▶ [ВАША ЗАДАЧА]:
Перечислите всех оперных героинь, которых называет фрагмент об оперных ролях ниже.

Хотя мне нравится работать над всеми аспектами оперной роли, от музыки до костюмов, самое интересное для меня — раскрыть характер. Не успеваю я поверить, что окончательно разобралась с характером героини, как она вдруг поворачивается ко мне совсем другой стороной. Можно назвать это вдохновением или проявлением творческого начала, но стоит мне изменить интонацию в диалоге, по-другому пройтись по сцене или найти иную причину определенного поведения, как знакомая роль открывается для меня заново. Это может неожиданно случиться на репетиции и во время спектакля или приходит постепенно, в течение нескольких постановок, но поиск никогда не прекращается. Особенно приятно, когда благодаря твоим усилиям — чтению первоисточника (книги или пьесы, на которой основано либретто), изучению определенного исторического периода и, самое главное, погружению в музыку и текст — на сцене рождается многоликий противоречивый характер. Чем больше вкладываешь в роль, тем больше получаешь сама и даришь публике.

Сказочные образы, такие, как Русалка или колдунья Альцина, сложнее воплотить в жизнь: они натуры противоречивые, их желания и порывы не должны быть очевидны зрителю с первой минуты. Когда я в первый раз пела Альцину, то переходила от «Пятидесяти способов бросить возлюбленного» (Руджеро) к пятидесяти способам — или, если конкретно, пяти невероятно сложным ариям — выразить горечь от утраты любви (Альцина). Сегодня обрывочные, прихотливые или откровенно абсурдные сюжеты некоторых барочных опер или итальянских опер девятнадцатого столетия требуют от постановщика максимума воображения и лишь выигрывают от четкой режиссерской концепции. Некоторые героини до тошноты целомудренны и только и делают, что красуются на недосягаемом пьедестале. Мне лично гораздо проще и интереснее играть настоящие чувства и сложные характеры, такие, как Маршальша, Манон или Виолетта.

Помню, когда я впервые увидела «Отелло», то подумала, что Дездемоне в детстве сделали лоботомию. Нельзя же все время оставаться безразличной к мужниным сценам ревности и даже не задуматься, чем они вызваны! Но, разучивая эту роль, я поверила в ее невинность — она настолько сильно любит Отелло, что не может себе представить, как кто-то может их разлучить. Это прозрение помогло мне спеть партию с невероятной любовью и искренностью. Сэр Питер Холл, наш чикагский режиссер, усилил эту линию — в его трактовке она единственная, пусть и косвенным образом, успокаивала Отелло. Она воспринимала его выходки как признак неуверенности в себе, ей казалось, ласковых слов достаточно, чтобы усмирить мужа. Слишком поздно осознала она всю серьезность его обвинений. Каждый раз, играя Дездемону, я пытаюсь наделить ее еще большей добротой и доверчивостью и надеюсь, моя игра помогает публике постичь всю глубину ее натуры.

▶ [ВЫДЕРЖКИ ИЗ ЗАПИСЕЙ]:
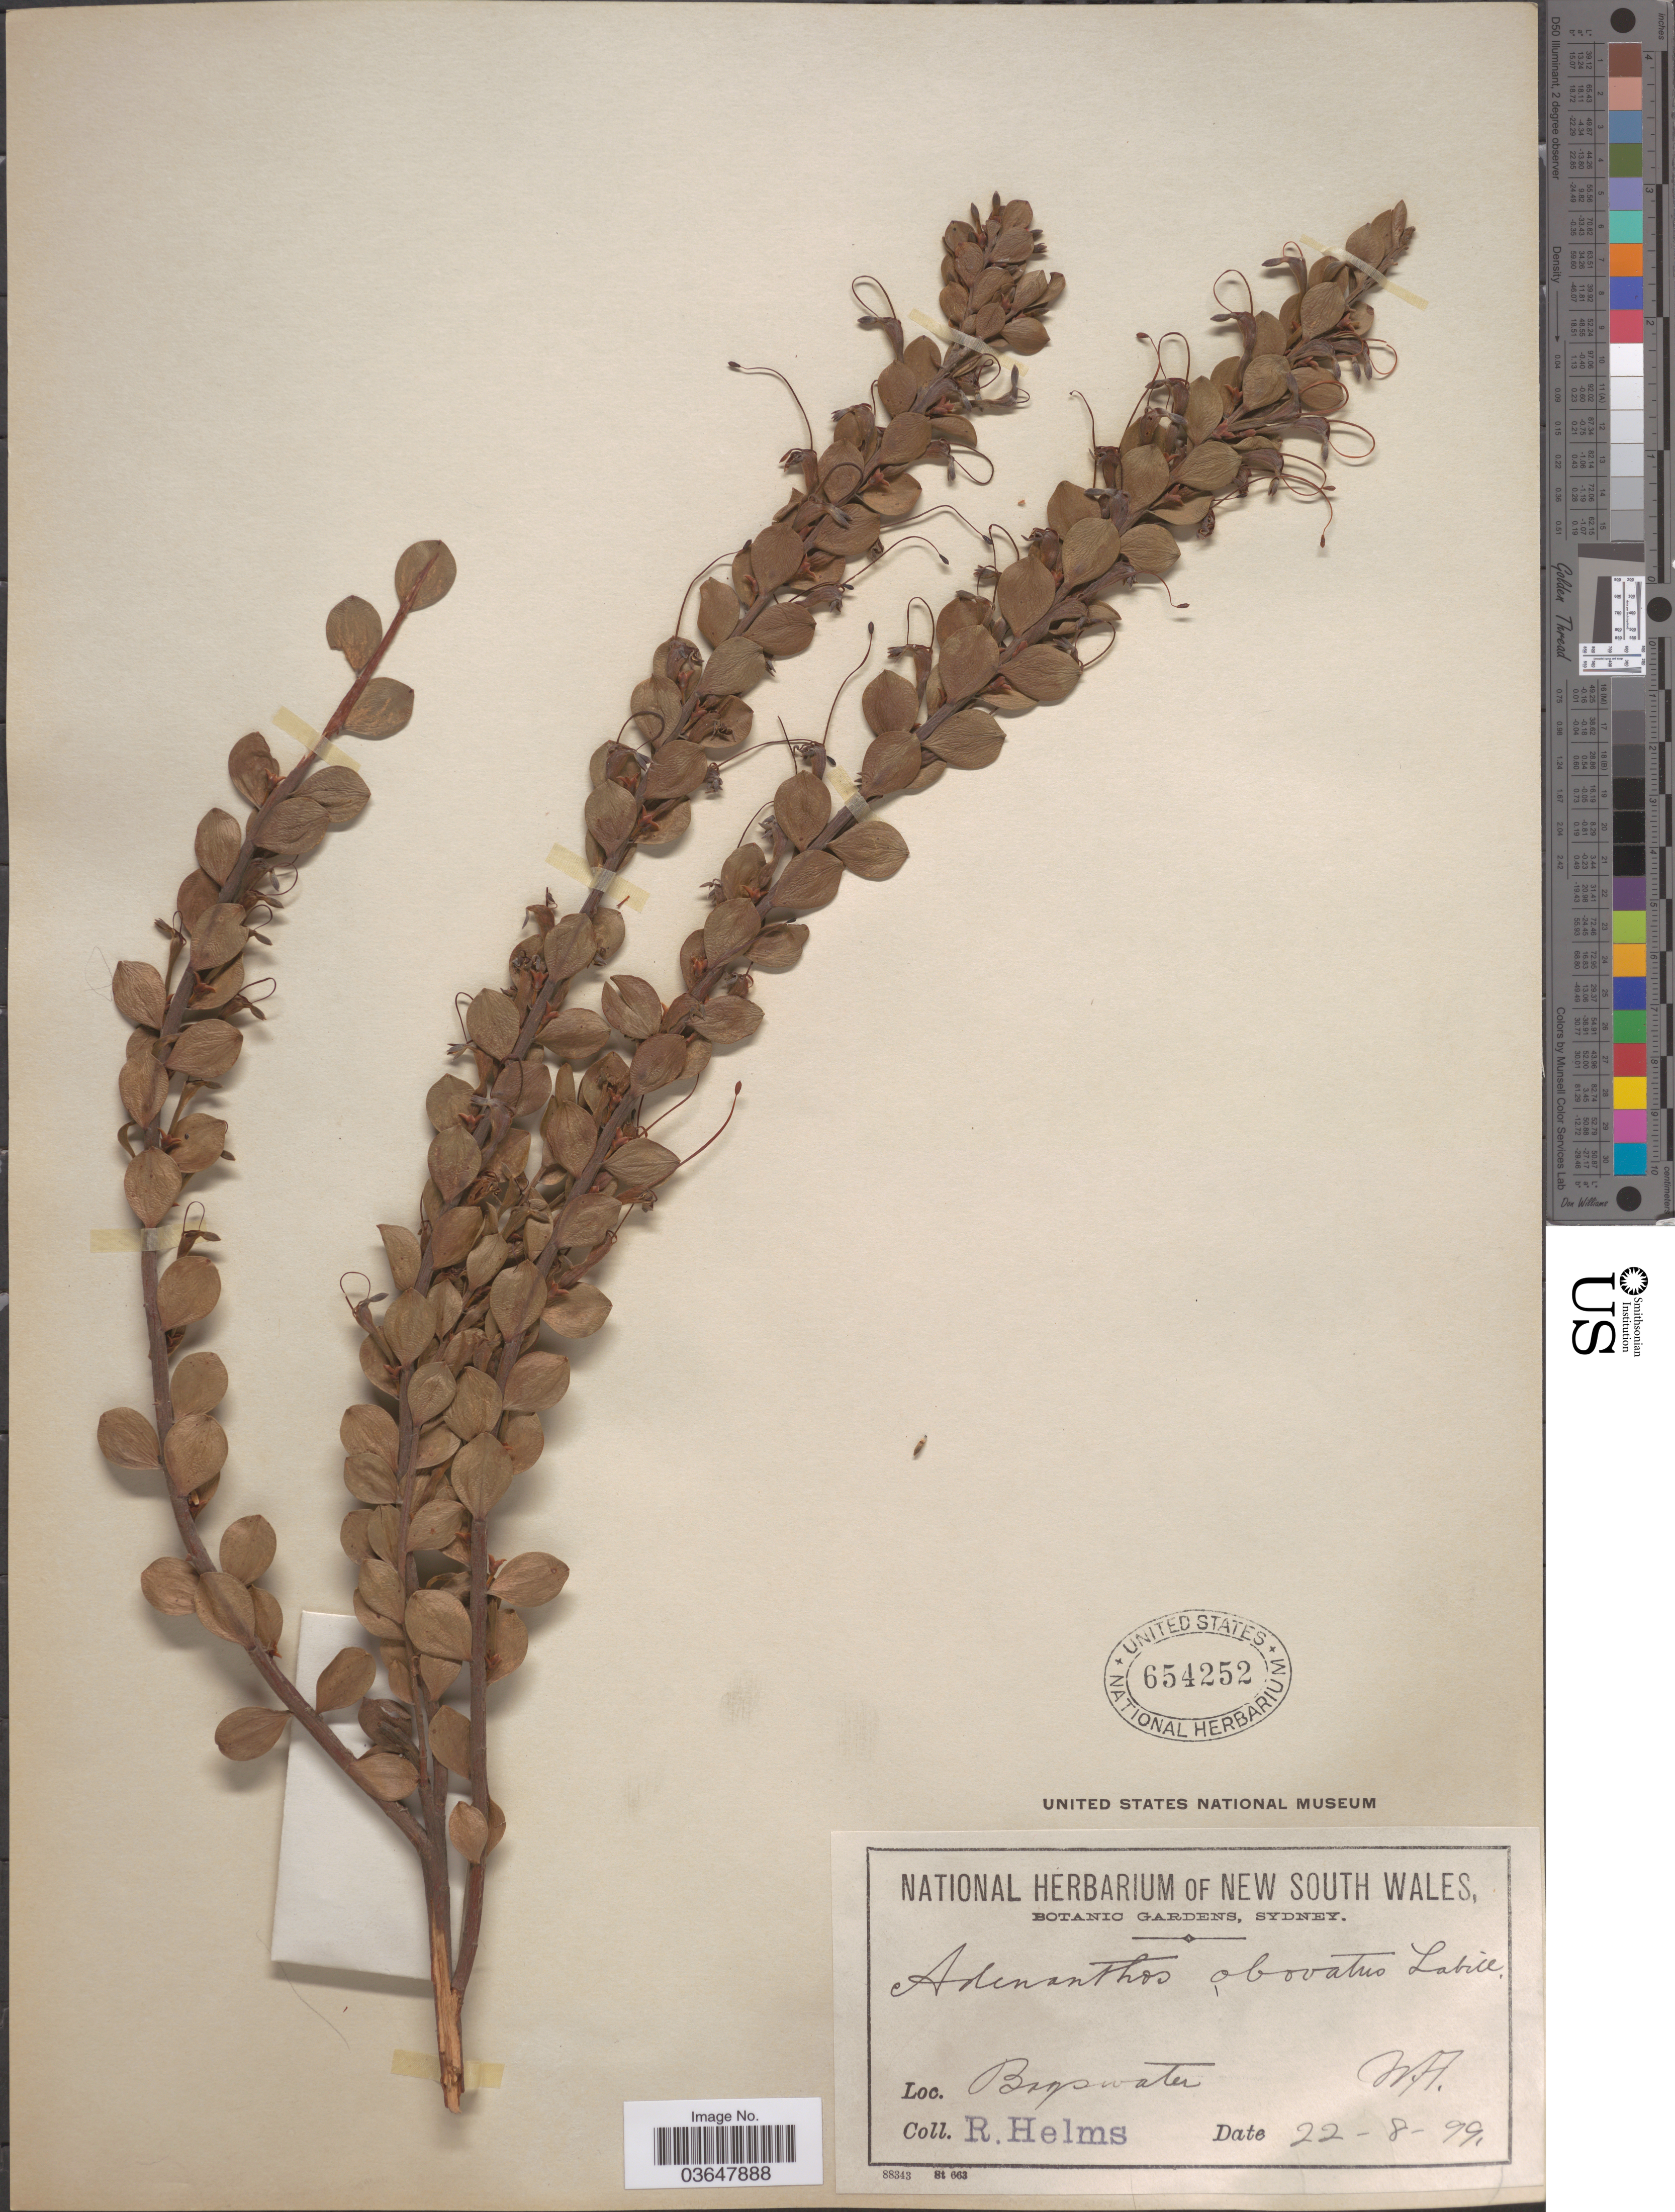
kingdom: Plantae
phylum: Tracheophyta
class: Magnoliopsida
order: Proteales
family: Proteaceae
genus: Adenanthos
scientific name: Adenanthos obovatus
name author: Labill.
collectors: R. Helms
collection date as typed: Transcribed d/m/y: 22/8/99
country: Australia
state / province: Western Australia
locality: Bayswater.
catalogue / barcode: US 654252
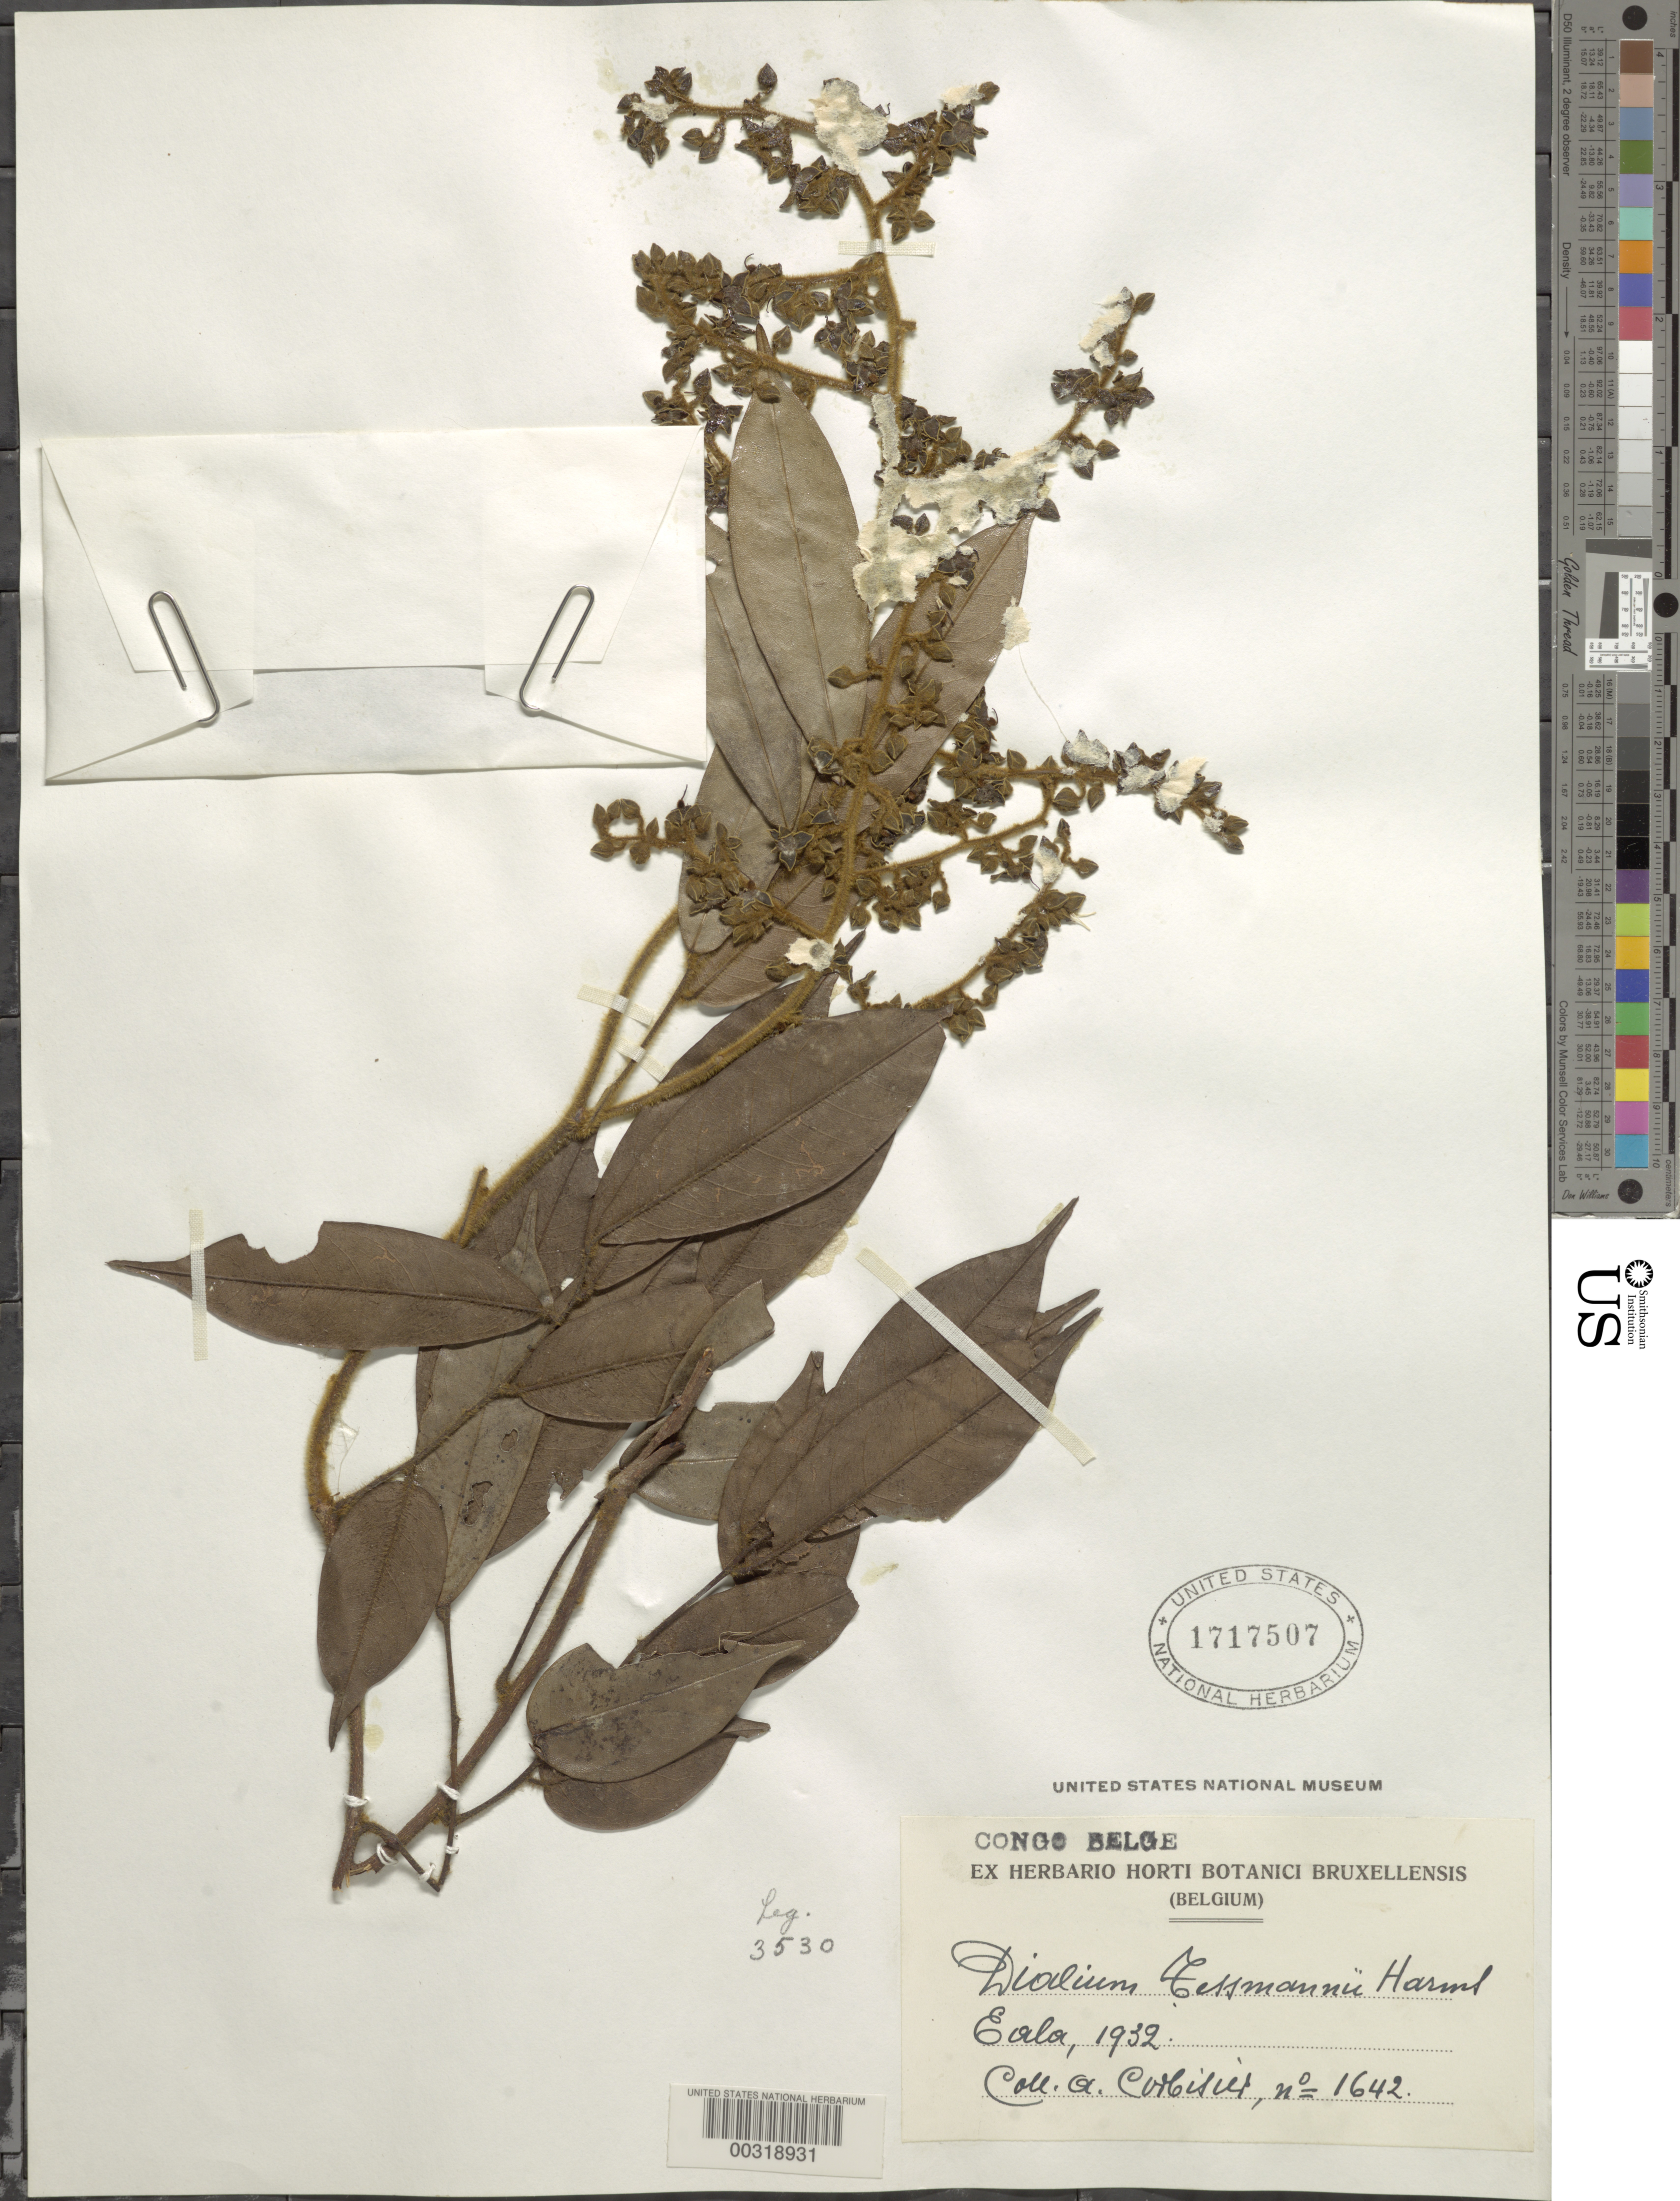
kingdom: Plantae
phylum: Tracheophyta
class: Magnoliopsida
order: Fabales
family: Fabaceae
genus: Dialium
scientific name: Dialium tessmannii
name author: Harms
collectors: A. Corbisier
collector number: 1642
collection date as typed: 1932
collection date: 1932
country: Congo, Democratic Republic of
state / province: Équateur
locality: Eala; coquilhatv. terr.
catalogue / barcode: US 1717507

▶ [РЕЗУЛЬТАТ]:
Русалка, Альцина, Маршальша, Манон, Виолетта, Дездемона.